Amendment: At the end of the open-label period of the present study 42603ATT3004, patients are enrolled into a double-blind placebo-controlled period, which lasts an additional 4 weeks. The purpose of this double-blind placebo-controlled period is to evaluate the maintenance of effect under continued treatment with OROS methlyphenidate in comparison to treatment cessation in those patients, who are randomized into the placebo-group.

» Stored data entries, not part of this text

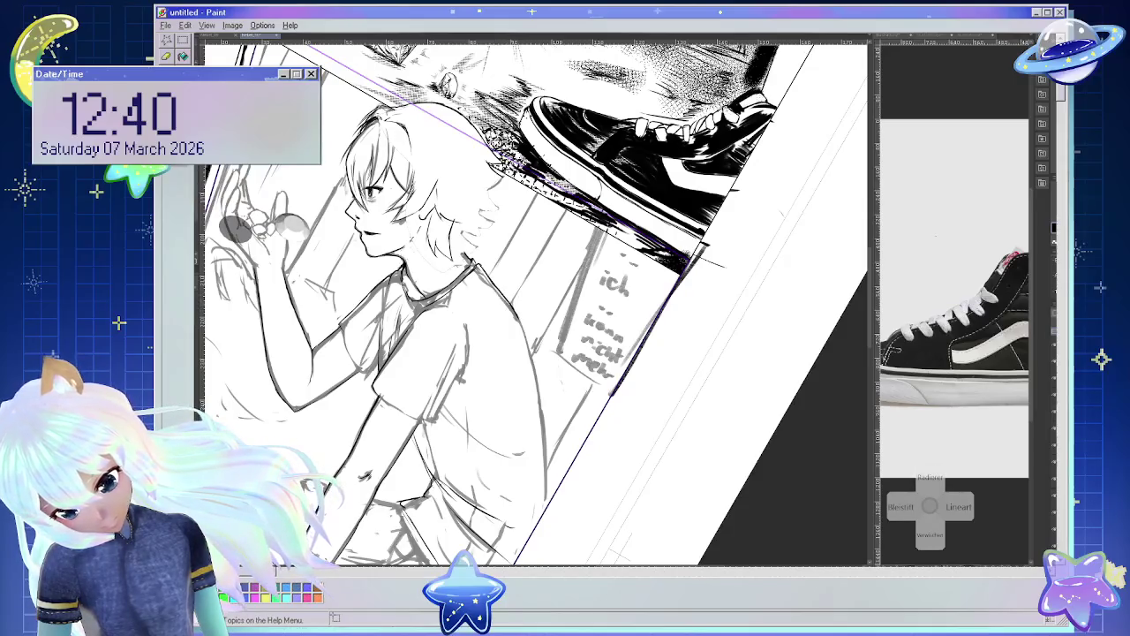
Swap the Eraser for the Lineart pen while tilting the boy panel's view, ending upright.
{"action": "key", "text": "5"}
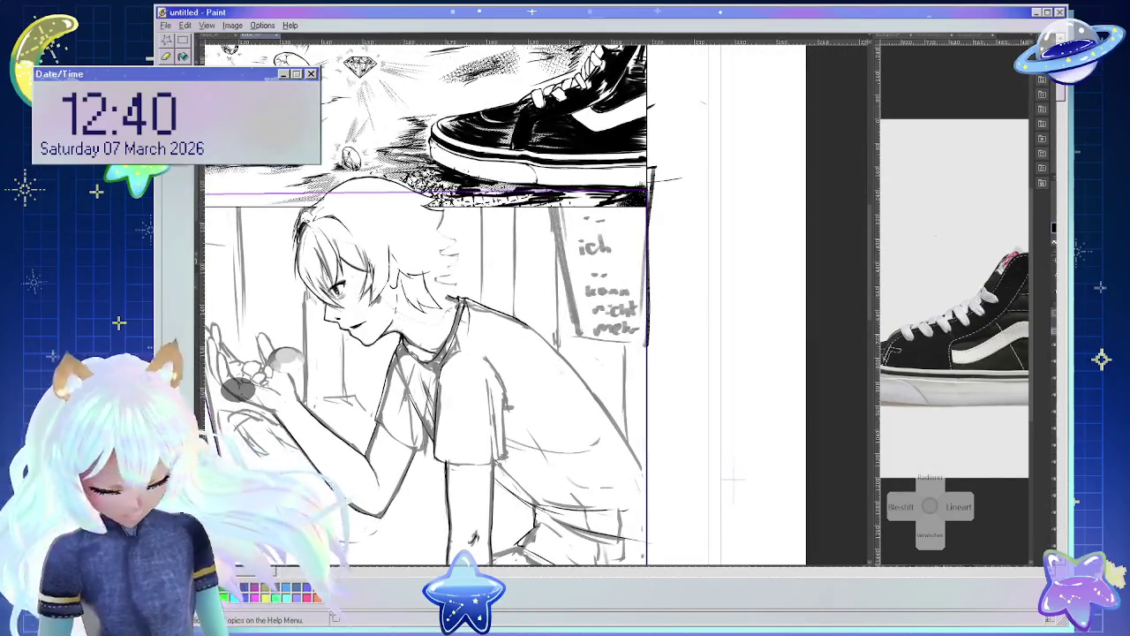
{"action": "scroll", "coordinate": [424, 300], "scroll_direction": "down", "scroll_amount": 2}
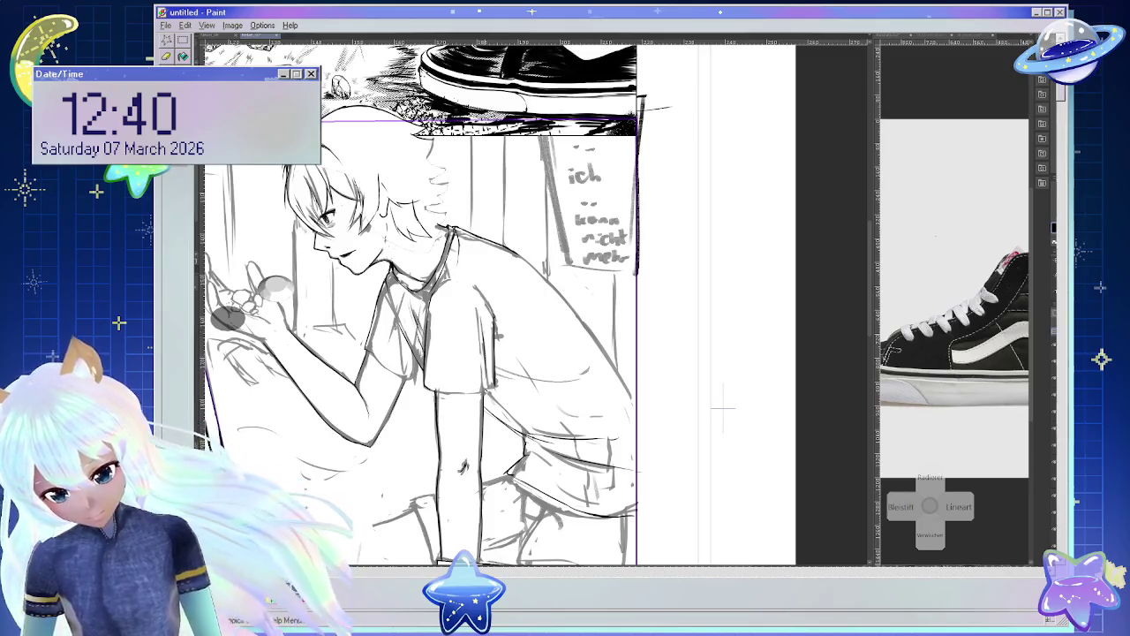
{"action": "key", "text": "minus"}
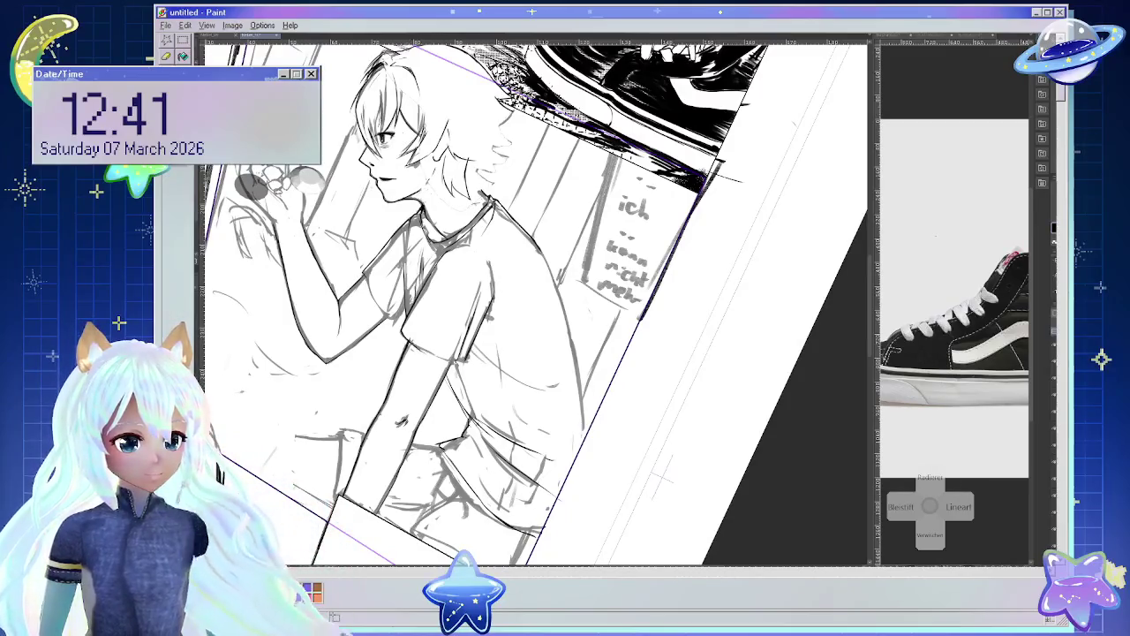
{"action": "key", "text": "e"}
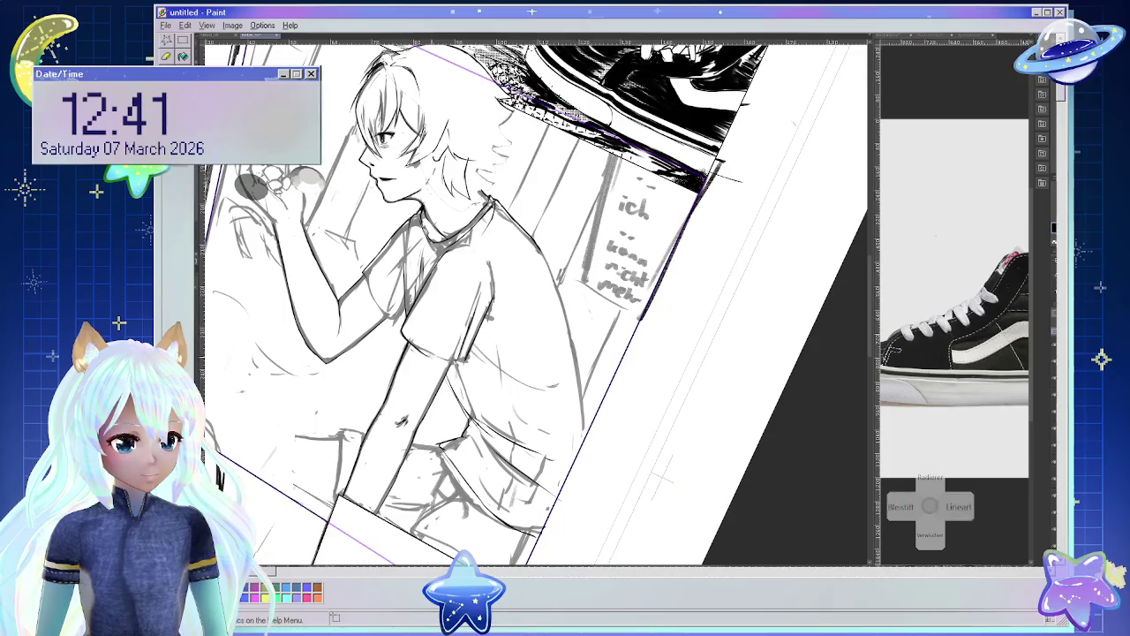
{"action": "key", "text": "minus"}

This is an open label, multicentre extension study to trial 42603ATT3002. Patients, who were enrolled to trial 42603ATT3002 must have had a diagnosis of ADHD with some symptoms already present at the age of 7 and continuing in adulthood. The patients must have had at least mild to moderate symptoms of ADHD. In trial 42603ATT3002 the efficacy and safety of three fixed dosages of the study drug OROS methlyphenidate (MPH) was compared with placebo in adult subjects with ADHD in a double-blind phase. This double-blind phase was followed by an open-label phase, which was designed to assess the safety and tolerabiltiy of the study drug OROS methylphenidate in these subjects, when they got a dose, which was optimal to control their symptoms. In trial 42603ATT3004 patients are enrolled who completed the open-label phase of trial 42603ATT3002. Trial 42603ATT3004 is designed to assess the long-term safety and tolerabilty of OROS methylphenidate over a period of 52 weeks at a dose, which is optimal to control the symptoms. Patients may enter the extension study 42603ATT3004 at Visit 8 (End-of-Phase Visit, Open Label) of the 42603ATT3002 study as long as the patient has given informed consent prior to the visit being performed. Visit 8 data may then serve as baseline data for the extension study. These patients should continue treatment at the same optimal dosage of PR OROS methylphenidate as was attained during the open label phase of protocol 42603ATT3002. Patients who complete the 42603ATT3002 study, including post-study visit, may enter the extensions study up to 30 calendar days from the last dosing of open label trial medication of the 42603ATT3002 study. Patients should be titrated accordingly to their optimal dose attained in study 42603ATT3002. Patients will be assessed at regular intervals for at least 52 weeks.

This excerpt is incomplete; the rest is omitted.